I’m fairly certain that coming out to his parents would change all of our relationships, and possibly not for the better. When I mentioned this to Tom, he got defensive. He really wants us to give his parents the benefit of the doubt, but it just seems so complicated. Can I ask him to speak with them before I see them? Or is that unreasonable? Does it have to be something I handle myself?
—In and Out
Dear In and Out,
It’s fair (and probably lower stress for everyone) to ask Tom to speak to his parents and let them know about your pronouns before graduation. But if he wants to tell them in person and think they’ll handle it well, I’d probably trust him. He knows them, and if he doesn’t think they’ll cause a relationship-damaging scene at the event, he’s probably right.
But this isn’t the last time the question of how to navigate the negative reaction that may or may not accompany sharing your gender identity and pronouns might come up. I think you should see this situation as a test of your compatibility with Tim. If you don’t feel he’s on the same page, or respects where you’re coming from when it comes to coming out, that should tell you a lot about whether this is a relationship that should continue after graduation.

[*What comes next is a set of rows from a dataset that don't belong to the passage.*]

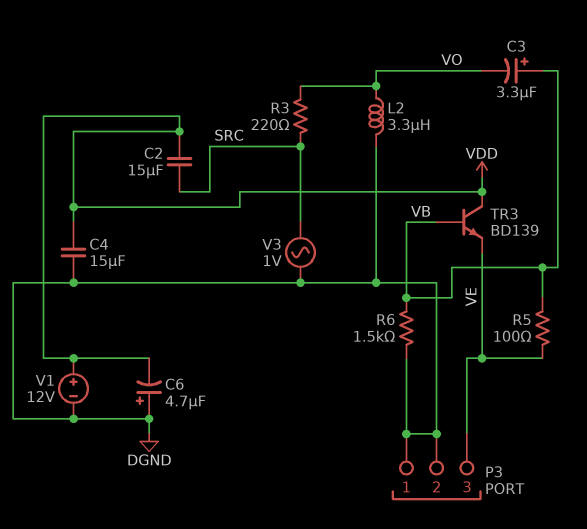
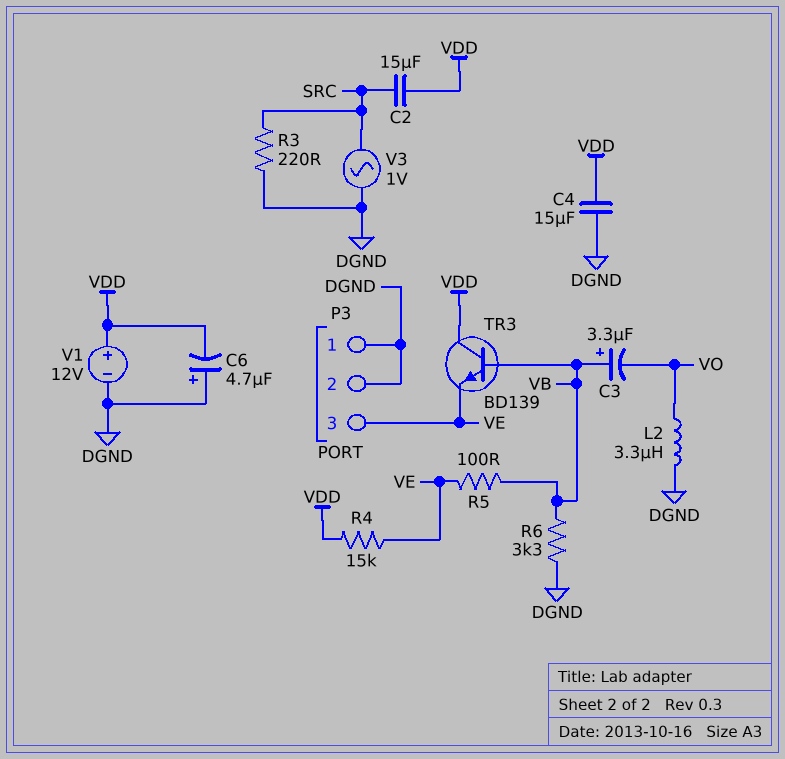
R3: 220 (SRC, VO) -> 220 (DGND, SRC)
R4: none -> 15k (VDD, VE)
R6: 1.5k (DGND, VB) -> 3.3k (DGND, VB)

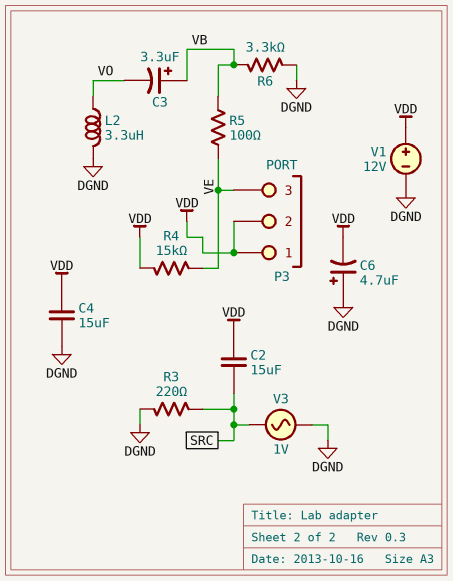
P3 pin 1: DGND -> VDD
P3 pin 2: DGND -> VDD
TR3: NPN BD139 (B VB, C VDD, E VE) -> none

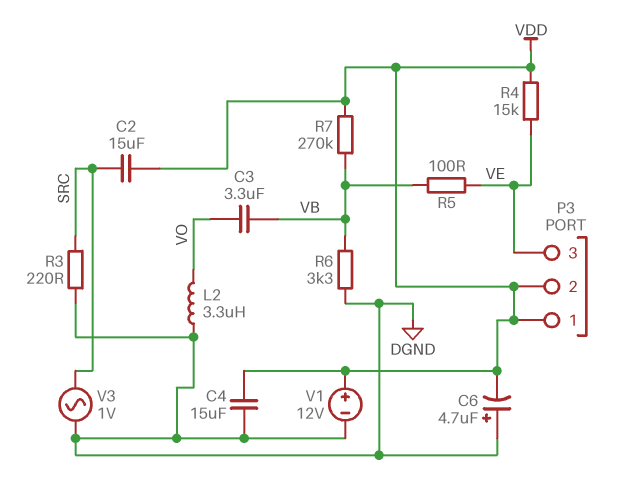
C3: 3.3uF (plus VB, minus VO) -> 3.3uF (VB, VO)
R7: none -> 270k (VB, VDD)

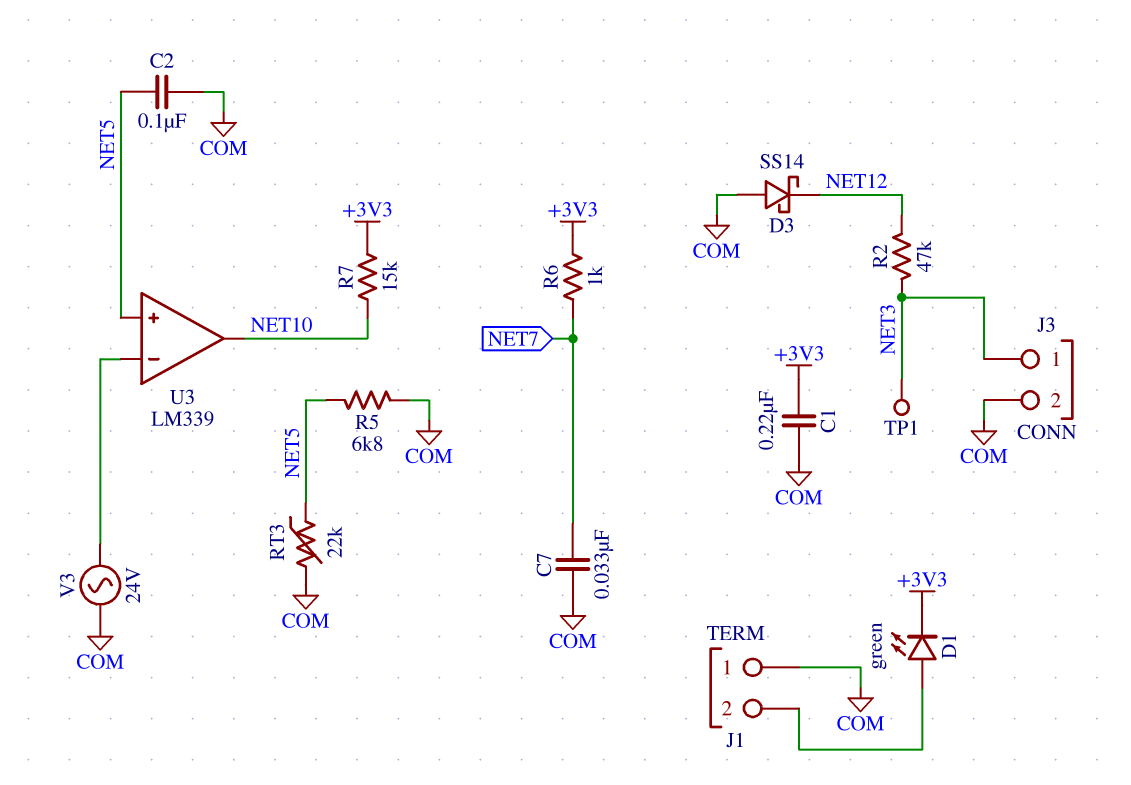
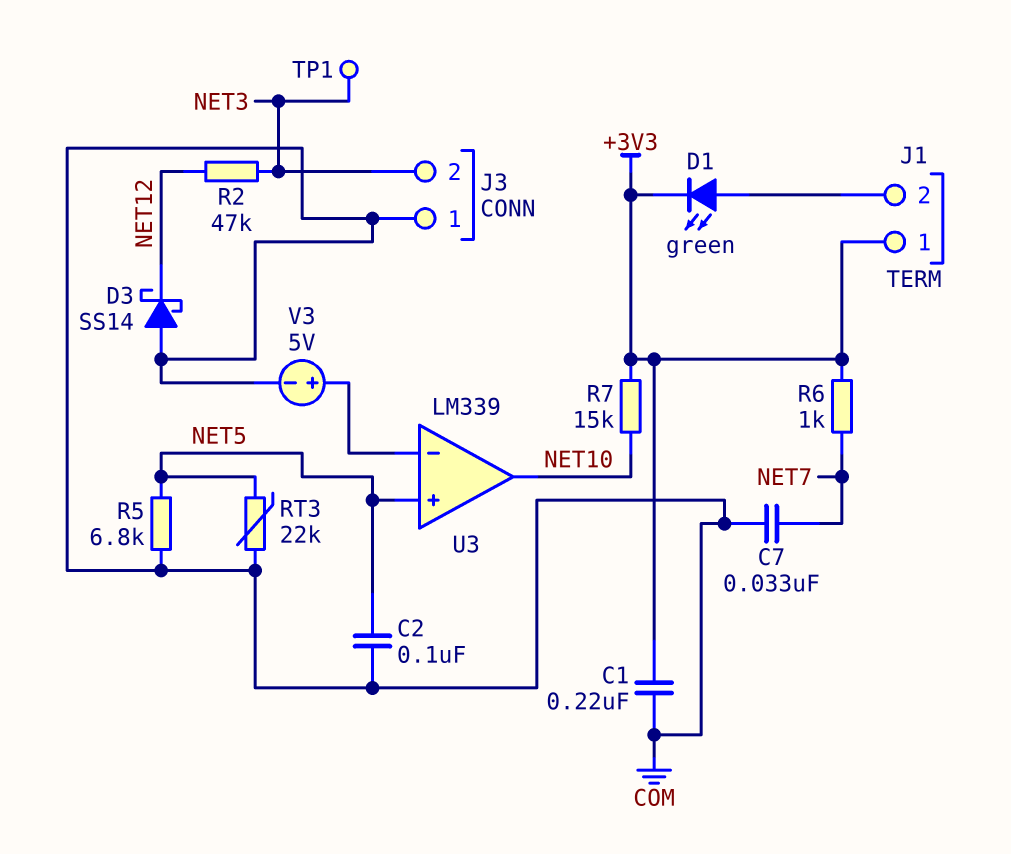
J1 pin 1: COM -> +3V3
J3 pin 1: NET3 -> COM
J3 pin 2: COM -> NET3
V3: AC 24V (COM, U3/in-) -> 5V (plus U3/in-, minus COM)

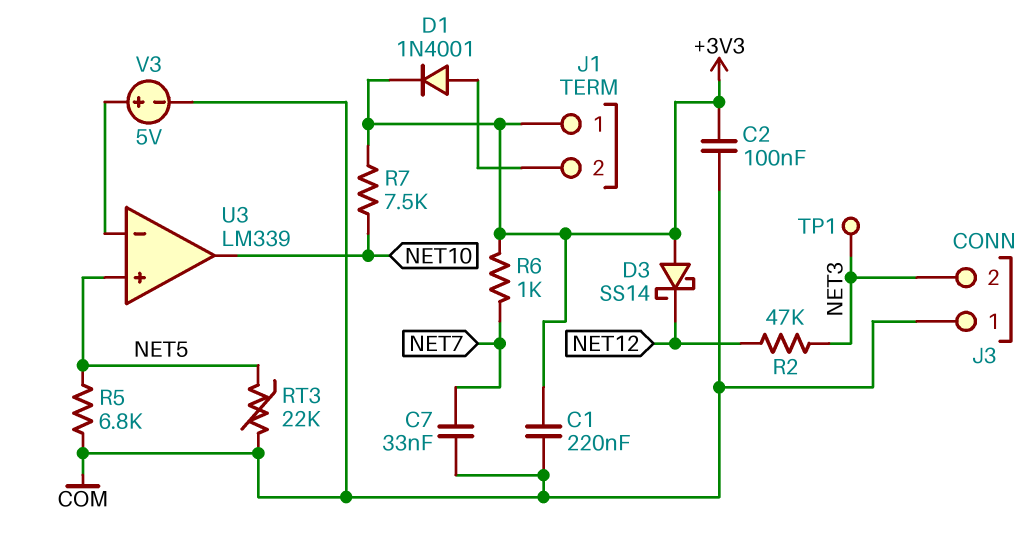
C2: 100nF (COM, NET5) -> 100nF (+3V3, COM)
D1: LED green (A J1/2, K +3V3) -> diode 1N4001 (A J1/2, K +3V3)
D3: schottky SS14 (A COM, K NET12) -> schottky SS14 (A +3V3, K NET12)
R7: 15k (+3V3, NET10) -> 7.5k (+3V3, NET10)

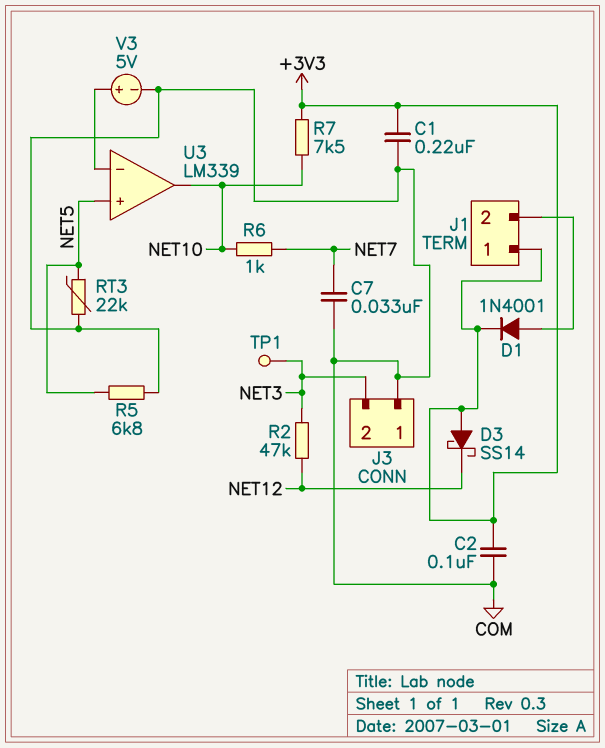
R6: 1k (+3V3, NET7) -> 1k (NET7, NET10)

What are appropriate boundaries related to sex and drug use, and am I crazy for mine? Last night I hung out with my boyfriend. He didn’t work that day, but I did, so I went to bed a couple of hours before him. He stayed up and smoked weed before joining me in bed. I woke up, he started making some moves, and I asked if he’d been smoking or was high. He said yes, and I said that I’d rather not have sex, then. I was sober, and something about having sex with someone who’s high seems off. He said that was silly since he was giving consent, but I think that if it had been me and I was drunk and my boyfriend had sex with me anyway, it would be highly questionable territory, and I feel like the same standard applies here. Am I being a prude?